• DATA SUPPLIED
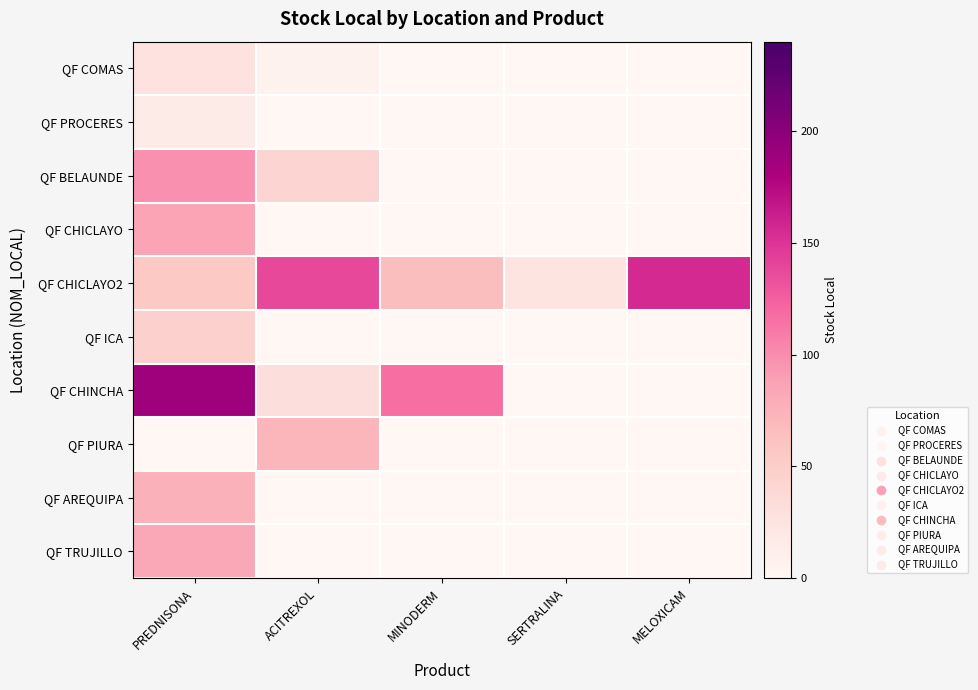

What is the spread (max minus min) of values at ACITREXOL?

138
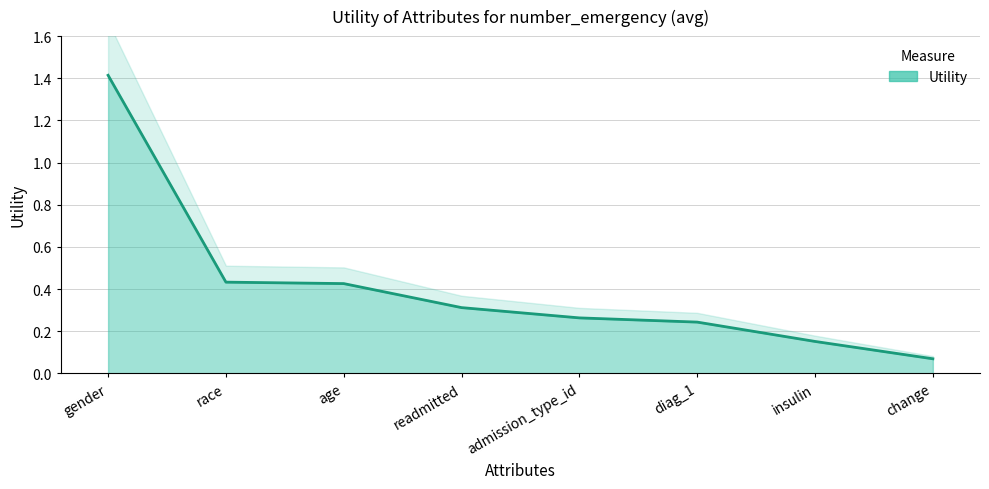

Reading left to right, transcribe all the data shown in this chart.

1.4	0.4	0.4	0.3	0.3	0.2	0.2	0.1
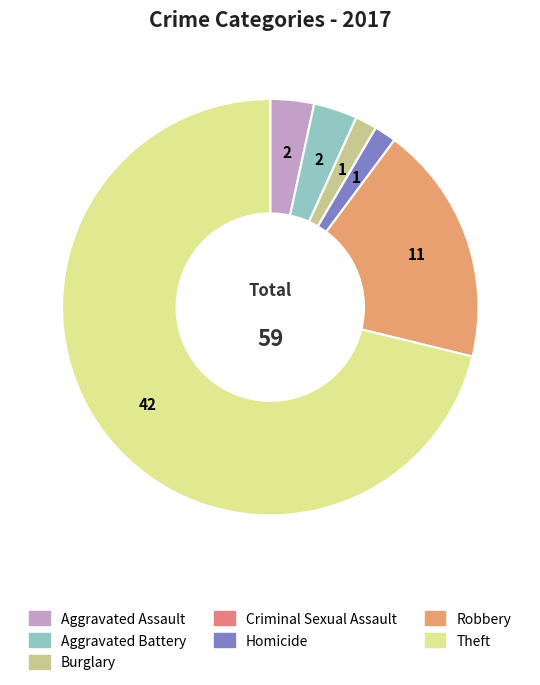

Rank the categories by value from highest to lowest.

Theft, Robbery, Aggravated Assault, Aggravated Battery, Burglary, Homicide, Criminal Sexual Assault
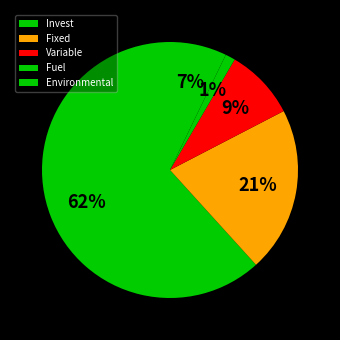

What percentage is NOT represented by Variable?

91.0%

• TASK TO CARRY OUT
From the listing above, pull out every line that contains the word "What" and copy each one unchanged.

• RESPONSE TO THIS TASK
What is the spread (max minus min) of values at ACITREXOL?
What percentage is NOT represented by Variable?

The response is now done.